What you have to do:
Everything in the listing below should be repeated exactly, apart from the pictures.

The data:
=== Begin Enclosure ===

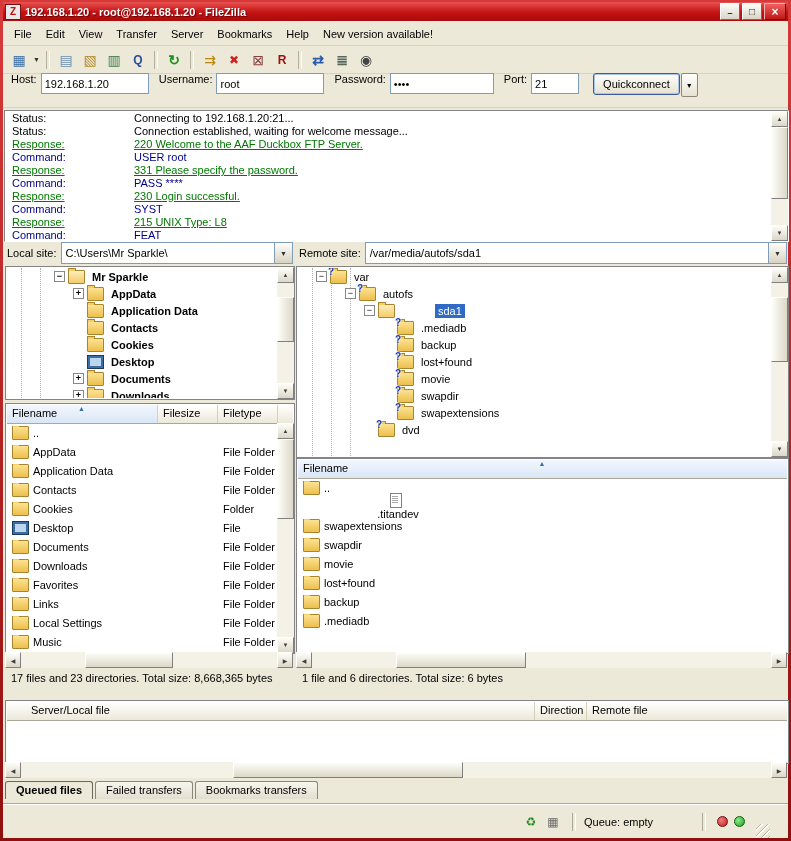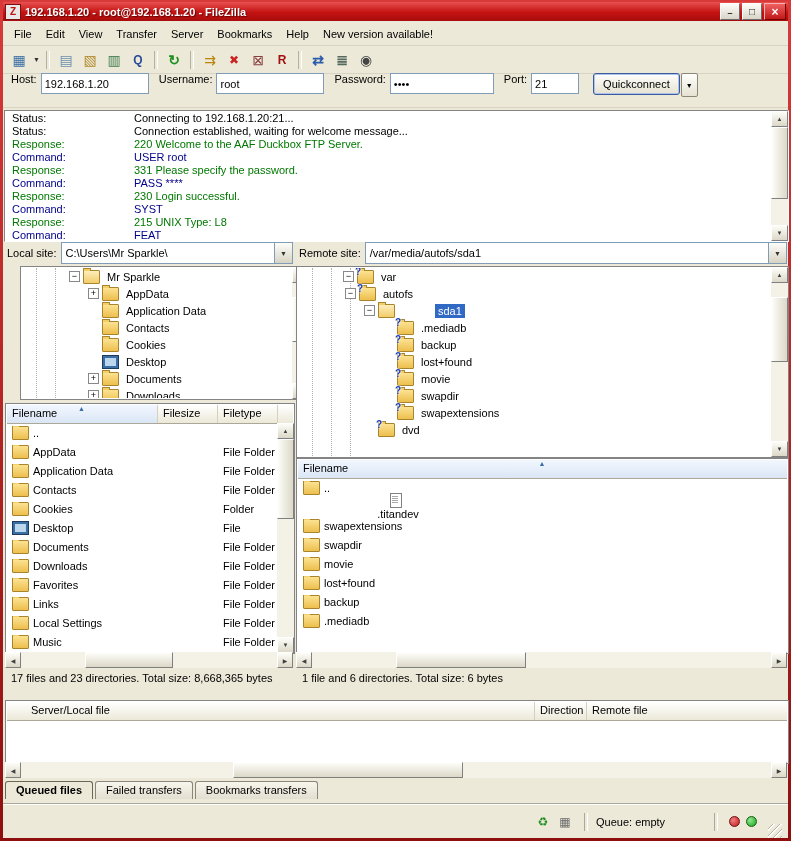--- a/index.html
+++ b/index.html
@@ -56,21 +56,21 @@
         border:1px solid #8a867a;border-radius:2px;font-size:7px;display:flex;align-items:center;justify-content:center;}
   .qbtn-drop::after{content:"▼";}
   
   .log{position:absolute;left:1px;top:89px;width:783px;height:130px;background:#fff;
        border:1px solid #848484;border-right-color:#fff;border-bottom-color:#fff;overflow:hidden;}
   .log-inner{position:absolute;left:0;top:1px;right:17px;bottom:0;overflow:hidden;padding-left:7px;}
   .log-line{height:13px;line-height:13px;white-space:nowrap;display:flex;}
   .log-label{width:122px;flex:0 0 auto;}
   .t-status{color:#000;}
   .t-command{color:#00008b;}
-  .t-response{color:#007800;}
+  .t-response{color:#007800;text-decoration:underline;}
   
   .vscroll{position:absolute;width:17px;background:#f4f1e6;}
   .sbtn{position:absolute;left:0;width:17px;height:16px;background:linear-gradient(#fdfdf8,#dcd8c8);
         border:1px solid;border-color:#fff #808080 #808080 #fff;display:flex;align-items:center;justify-content:center;
         font-size:6px;color:#404040;box-sizing:border-box;}
   .sbtn.up{top:0;} .sbtn.up::after{content:"▲";}
   .sbtn.down{bottom:0;} .sbtn.down::after{content:"▼";}
   .vthumb{position:absolute;left:0;width:17px;background:linear-gradient(90deg,#fdfdf8,#dcd8c8);
         border:1px solid;border-color:#fff #808080 #808080 #fff;box-sizing:border-box;}
   .hscroll{position:absolute;height:16px;background:#f4f1e6;}
@@ -124,21 +124,21 @@
   .list-row{height:19px;display:flex;align-items:center;white-space:nowrap;}
   .cell{padding:0 5px;overflow:hidden;box-sizing:border-box;flex:0 0 auto;display:flex;align-items:center;}
   
   .status-text{position:absolute;top:651px;white-space:nowrap;}
   .queue-pane{position:absolute;left:2px;top:679px;width:782px;height:62px;background:#fff;border:1px solid #848484;}
   .tabs{position:absolute;left:2px;top:760px;height:18px;display:flex;}
   .tab{padding:2px 10px;margin-right:2px;background:linear-gradient(#f8f6ec,#e2ded0);border:1px solid #8a867a;border-bottom:none;
        border-radius:3px 3px 0 0;white-space:nowrap;}
   .tab.active{font-weight:bold;background:#ece9d8;border-color:#6a665a;}
   .statusbar{position:absolute;left:0;right:0;top:783px;height:34px;border-top:1px solid #fff;box-shadow:0 -1px 0 #aba89a;
-             display:flex;align-items:center;justify-content:flex-end;padding-right:6px;box-sizing:border-box;}
+             display:flex;align-items:center;justify-content:flex-end;padding-right:18px;box-sizing:border-box;}
   .sb-icon{width:18px;height:16px;display:flex;align-items:center;justify-content:center;font-size:12px;margin:0 2px;}
   .i-speed::after{content:"♻";color:#1f8f1f;}
   .i-filter::after{content:"▦";color:#6a6a6a;}
   .sb-sep{width:2px;height:18px;border-left:1px solid #aba89a;border-right:1px solid #fff;margin:0 8px;}
   .sb-queue{min-width:110px;}
   .led{width:9px;height:9px;border-radius:50%;margin:0 3px;}
   .led.red{background:radial-gradient(circle at 35% 35%,#f08080,#c01818);border:1px solid #701010;}
   .led.green{background:radial-gradient(circle at 35% 35%,#90e890,#18a018);border:1px solid #106010;}
   .grip{width:14px;height:14px;margin-left:8px;align-self:flex-end;
         background:repeating-linear-gradient(135deg,transparent 0 3px,#b8b4a4 3px 4px,#fff 4px 5px);}
@@ -262,21 +262,21 @@
       </span>
     </div>
     <div class="dirbar" style="left:296px;width:488px;">
       <span class="dirlabel">Remote site:</span>
       <span class="combo">
         <span class="val">/var/media/autofs/sda1</span>
         <span class="drop"></span>
       </span>
     </div>
 
-    <div class="pane" style="left:17px;top:245px;width:288px;height:132px;">
+    <div class="pane" style="left:2px;top:245px;width:288px;height:132px;font-weight:bold;">
       <div class="tree" style="right:18px;">
         <span class="guide" style="left:14px;"></span>
         <span class="guide" style="left:33px;"></span>
         <div class="tree-row" style="padding-left:47px;">
             <span class="exp minus"></span>
             <span class="icon folder-open"></span>
             <span class="tree-label">Mr Sparkle</span>
           </div>
         <div class="tree-row" style="padding-left:66px;">
             <span class="exp plus"></span>
@@ -319,21 +319,21 @@
         <span class="vthumb" style="top:30px;height:45px;"></span>
         <span class="sbtn down"></span>
       </div>
     </div>
 
     <div class="pane" style="left:293px;top:245px;width:491px;height:190px;">
       <div class="tree" style="right:18px;">
         <span class="guide" style="left:14px;"></span>
         <span class="guide" style="left:33px;"></span>
         <span class="guide" style="left:52px;"></span>
-        <div class="tree-row" style="padding-left:6px;margin-left:39px;">
+        <div class="tree-row" style="padding-left:18px;">
             <span class="exp minus"></span>
             <span class="icon folder-q"></span>
             <span class="tree-label">var</span>
           </div>
         <div class="tree-row" style="padding-left:47px;">
             <span class="exp minus"></span>
             <span class="icon folder-q"></span>
             <span class="tree-label">autofs</span>
           </div>
         <div class="tree-row" style="padding-left:66px;">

=== End Enclosure ===

Exercise output:
--- a/index.html
+++ b/index.html
@@ -56,21 +56,21 @@
         border:1px solid #8a867a;border-radius:2px;font-size:7px;display:flex;align-items:center;justify-content:center;}
   .qbtn-drop::after{content:"▼";}
   
   .log{position:absolute;left:1px;top:89px;width:783px;height:130px;background:#fff;
        border:1px solid #848484;border-right-color:#fff;border-bottom-color:#fff;overflow:hidden;}
   .log-inner{position:absolute;left:0;top:1px;right:17px;bottom:0;overflow:hidden;padding-left:7px;}
   .log-line{height:13px;line-height:13px;white-space:nowrap;display:flex;}
   .log-label{width:122px;flex:0 0 auto;}
   .t-status{color:#000;}
   .t-command{color:#00008b;}
-  .t-response{color:#007800;}
+  .t-response{color:#007800;text-decoration:underline;}
   
   .vscroll{position:absolute;width:17px;background:#f4f1e6;}
   .sbtn{position:absolute;left:0;width:17px;height:16px;background:linear-gradient(#fdfdf8,#dcd8c8);
         border:1px solid;border-color:#fff #808080 #808080 #fff;display:flex;align-items:center;justify-content:center;
         font-size:6px;color:#404040;box-sizing:border-box;}
   .sbtn.up{top:0;} .sbtn.up::after{content:"▲";}
   .sbtn.down{bottom:0;} .sbtn.down::after{content:"▼";}
   .vthumb{position:absolute;left:0;width:17px;background:linear-gradient(90deg,#fdfdf8,#dcd8c8);
         border:1px solid;border-color:#fff #808080 #808080 #fff;box-sizing:border-box;}
   .hscroll{position:absolute;height:16px;background:#f4f1e6;}
@@ -124,21 +124,21 @@
   .list-row{height:19px;display:flex;align-items:center;white-space:nowrap;}
   .cell{padding:0 5px;overflow:hidden;box-sizing:border-box;flex:0 0 auto;display:flex;align-items:center;}
   
   .status-text{position:absolute;top:651px;white-space:nowrap;}
   .queue-pane{position:absolute;left:2px;top:679px;width:782px;height:62px;background:#fff;border:1px solid #848484;}
   .tabs{position:absolute;left:2px;top:760px;height:18px;display:flex;}
   .tab{padding:2px 10px;margin-right:2px;background:linear-gradient(#f8f6ec,#e2ded0);border:1px solid #8a867a;border-bottom:none;
        border-radius:3px 3px 0 0;white-space:nowrap;}
   .tab.active{font-weight:bold;background:#ece9d8;border-color:#6a665a;}
   .statusbar{position:absolute;left:0;right:0;top:783px;height:34px;border-top:1px solid #fff;box-shadow:0 -1px 0 #aba89a;
-             display:flex;align-items:center;justify-content:flex-end;padding-right:6px;box-sizing:border-box;}
+             display:flex;align-items:center;justify-content:flex-end;padding-right:18px;box-sizing:border-box;}
   .sb-icon{width:18px;height:16px;display:flex;align-items:center;justify-content:center;font-size:12px;margin:0 2px;}
   .i-speed::after{content:"♻";color:#1f8f1f;}
   .i-filter::after{content:"▦";color:#6a6a6a;}
   .sb-sep{width:2px;height:18px;border-left:1px solid #aba89a;border-right:1px solid #fff;margin:0 8px;}
   .sb-queue{min-width:110px;}
   .led{width:9px;height:9px;border-radius:50%;margin:0 3px;}
   .led.red{background:radial-gradient(circle at 35% 35%,#f08080,#c01818);border:1px solid #701010;}
   .led.green{background:radial-gradient(circle at 35% 35%,#90e890,#18a018);border:1px solid #106010;}
   .grip{width:14px;height:14px;margin-left:8px;align-self:flex-end;
         background:repeating-linear-gradient(135deg,transparent 0 3px,#b8b4a4 3px 4px,#fff 4px 5px);}
@@ -262,21 +262,21 @@
       </span>
     </div>
     <div class="dirbar" style="left:296px;width:488px;">
       <span class="dirlabel">Remote site:</span>
       <span class="combo">
         <span class="val">/var/media/autofs/sda1</span>
         <span class="drop"></span>
       </span>
     </div>
 
-    <div class="pane" style="left:17px;top:245px;width:288px;height:132px;">
+    <div class="pane" style="left:2px;top:245px;width:288px;height:132px;font-weight:bold;">
       <div class="tree" style="right:18px;">
         <span class="guide" style="left:14px;"></span>
         <span class="guide" style="left:33px;"></span>
         <div class="tree-row" style="padding-left:47px;">
             <span class="exp minus"></span>
             <span class="icon folder-open"></span>
             <span class="tree-label">Mr Sparkle</span>
           </div>
         <div class="tree-row" style="padding-left:66px;">
             <span class="exp plus"></span>
@@ -319,21 +319,21 @@
         <span class="vthumb" style="top:30px;height:45px;"></span>
         <span class="sbtn down"></span>
       </div>
     </div>
 
     <div class="pane" style="left:293px;top:245px;width:491px;height:190px;">
       <div class="tree" style="right:18px;">
         <span class="guide" style="left:14px;"></span>
         <span class="guide" style="left:33px;"></span>
         <span class="guide" style="left:52px;"></span>
-        <div class="tree-row" style="padding-left:6px;margin-left:39px;">
+        <div class="tree-row" style="padding-left:18px;">
             <span class="exp minus"></span>
             <span class="icon folder-q"></span>
             <span class="tree-label">var</span>
           </div>
         <div class="tree-row" style="padding-left:47px;">
             <span class="exp minus"></span>
             <span class="icon folder-q"></span>
             <span class="tree-label">autofs</span>
           </div>
         <div class="tree-row" style="padding-left:66px;">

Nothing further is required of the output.